───── SOURCE MATERIAL ─────

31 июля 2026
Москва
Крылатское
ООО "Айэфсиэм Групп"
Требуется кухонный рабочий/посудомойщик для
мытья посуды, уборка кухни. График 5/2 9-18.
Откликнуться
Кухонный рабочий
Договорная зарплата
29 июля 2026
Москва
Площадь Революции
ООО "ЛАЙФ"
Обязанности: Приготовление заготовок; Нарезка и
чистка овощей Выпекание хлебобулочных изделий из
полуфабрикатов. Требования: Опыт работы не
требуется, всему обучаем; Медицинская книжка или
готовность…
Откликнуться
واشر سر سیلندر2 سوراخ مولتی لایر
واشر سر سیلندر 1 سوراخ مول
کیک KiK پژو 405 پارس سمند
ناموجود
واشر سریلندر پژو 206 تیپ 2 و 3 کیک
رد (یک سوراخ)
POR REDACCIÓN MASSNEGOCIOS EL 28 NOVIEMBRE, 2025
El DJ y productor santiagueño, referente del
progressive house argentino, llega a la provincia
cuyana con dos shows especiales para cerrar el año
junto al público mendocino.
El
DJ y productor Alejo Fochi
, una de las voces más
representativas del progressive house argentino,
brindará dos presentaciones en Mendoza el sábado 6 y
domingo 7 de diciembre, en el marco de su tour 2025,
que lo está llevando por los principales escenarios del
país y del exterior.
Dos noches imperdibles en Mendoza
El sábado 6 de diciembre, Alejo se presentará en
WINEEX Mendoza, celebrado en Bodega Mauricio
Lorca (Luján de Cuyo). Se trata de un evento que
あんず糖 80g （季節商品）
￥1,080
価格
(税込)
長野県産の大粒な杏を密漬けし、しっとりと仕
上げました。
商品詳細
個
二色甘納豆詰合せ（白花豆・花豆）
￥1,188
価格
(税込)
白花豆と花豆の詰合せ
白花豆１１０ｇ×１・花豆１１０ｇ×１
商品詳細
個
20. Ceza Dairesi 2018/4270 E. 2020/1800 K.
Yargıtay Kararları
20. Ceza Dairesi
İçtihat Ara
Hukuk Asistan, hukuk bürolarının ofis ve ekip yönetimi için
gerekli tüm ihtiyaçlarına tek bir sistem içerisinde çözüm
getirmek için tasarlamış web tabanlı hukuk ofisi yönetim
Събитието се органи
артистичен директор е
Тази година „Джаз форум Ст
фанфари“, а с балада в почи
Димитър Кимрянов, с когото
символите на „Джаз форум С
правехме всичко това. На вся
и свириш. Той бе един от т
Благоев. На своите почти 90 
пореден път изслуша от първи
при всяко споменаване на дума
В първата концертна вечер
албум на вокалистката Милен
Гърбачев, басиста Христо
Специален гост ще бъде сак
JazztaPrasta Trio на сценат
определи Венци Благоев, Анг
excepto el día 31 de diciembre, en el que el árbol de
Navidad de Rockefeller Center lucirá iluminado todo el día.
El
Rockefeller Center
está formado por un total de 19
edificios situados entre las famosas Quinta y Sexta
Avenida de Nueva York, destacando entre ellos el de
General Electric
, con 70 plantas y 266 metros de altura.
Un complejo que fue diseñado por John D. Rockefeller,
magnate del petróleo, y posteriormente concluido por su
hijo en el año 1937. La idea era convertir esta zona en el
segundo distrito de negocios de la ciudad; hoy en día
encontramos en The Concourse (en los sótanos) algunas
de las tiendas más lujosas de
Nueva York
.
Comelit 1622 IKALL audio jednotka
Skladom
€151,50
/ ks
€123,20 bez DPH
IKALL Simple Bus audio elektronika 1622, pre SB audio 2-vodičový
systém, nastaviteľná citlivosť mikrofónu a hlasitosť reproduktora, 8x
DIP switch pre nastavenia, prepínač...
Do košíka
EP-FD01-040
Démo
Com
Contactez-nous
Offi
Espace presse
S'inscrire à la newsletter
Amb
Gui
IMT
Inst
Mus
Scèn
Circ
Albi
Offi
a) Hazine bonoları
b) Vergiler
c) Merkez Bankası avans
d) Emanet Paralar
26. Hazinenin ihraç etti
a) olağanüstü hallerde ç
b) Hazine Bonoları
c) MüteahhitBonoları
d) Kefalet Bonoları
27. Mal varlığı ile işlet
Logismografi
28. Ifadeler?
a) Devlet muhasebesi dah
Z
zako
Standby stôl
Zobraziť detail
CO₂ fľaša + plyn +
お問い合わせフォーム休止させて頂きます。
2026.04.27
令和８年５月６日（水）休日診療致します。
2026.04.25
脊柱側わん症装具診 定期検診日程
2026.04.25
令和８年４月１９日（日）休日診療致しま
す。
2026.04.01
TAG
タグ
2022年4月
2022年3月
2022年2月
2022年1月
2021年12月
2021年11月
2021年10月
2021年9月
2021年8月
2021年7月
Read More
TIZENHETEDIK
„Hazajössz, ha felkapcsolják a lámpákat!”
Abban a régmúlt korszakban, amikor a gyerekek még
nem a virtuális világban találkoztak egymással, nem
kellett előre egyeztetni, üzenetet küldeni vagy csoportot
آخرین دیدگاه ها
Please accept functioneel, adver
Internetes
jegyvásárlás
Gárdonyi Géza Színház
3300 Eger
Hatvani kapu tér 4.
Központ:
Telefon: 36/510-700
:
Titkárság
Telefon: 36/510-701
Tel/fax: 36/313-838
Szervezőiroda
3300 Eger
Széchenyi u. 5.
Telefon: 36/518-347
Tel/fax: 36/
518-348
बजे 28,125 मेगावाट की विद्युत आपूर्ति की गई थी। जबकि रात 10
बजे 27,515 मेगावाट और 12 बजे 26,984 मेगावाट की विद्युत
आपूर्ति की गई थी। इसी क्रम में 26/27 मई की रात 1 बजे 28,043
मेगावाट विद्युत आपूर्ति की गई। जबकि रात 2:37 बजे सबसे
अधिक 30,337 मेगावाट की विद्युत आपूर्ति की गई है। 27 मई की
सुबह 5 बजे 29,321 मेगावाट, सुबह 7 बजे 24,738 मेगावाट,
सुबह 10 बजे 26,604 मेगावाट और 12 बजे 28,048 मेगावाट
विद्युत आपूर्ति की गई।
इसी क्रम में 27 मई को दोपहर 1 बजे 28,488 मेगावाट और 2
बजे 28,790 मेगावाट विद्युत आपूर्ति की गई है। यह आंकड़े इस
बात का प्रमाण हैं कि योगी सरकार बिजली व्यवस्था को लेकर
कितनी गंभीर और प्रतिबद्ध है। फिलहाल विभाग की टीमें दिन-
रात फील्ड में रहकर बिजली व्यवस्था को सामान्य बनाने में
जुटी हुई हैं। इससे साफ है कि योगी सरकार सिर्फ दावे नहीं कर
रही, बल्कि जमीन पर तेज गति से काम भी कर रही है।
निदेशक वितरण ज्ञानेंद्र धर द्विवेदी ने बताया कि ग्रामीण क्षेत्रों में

─────

### ABOUT THIS TASK
Search the listing above for the lines with "20. Ceza Dairesi 2018/4270 E. 2020/1800 K." and "Тази година „Джаз форум Ст", then output those lines and all lines between them exactly.

### RESULT OF THIS EXERCISE
20. Ceza Dairesi 2018/4270 E. 2020/1800 K.
Yargıtay Kararları
20. Ceza Dairesi
İçtihat Ara
Hukuk Asistan, hukuk bürolarının ofis ve ekip yönetimi için
gerekli tüm ihtiyaçlarına tek bir sistem içerisinde çözüm
getirmek için tasarlamış web tabanlı hukuk ofisi yönetim
Събитието се органи
артистичен директор е
Тази година „Джаз форум Ст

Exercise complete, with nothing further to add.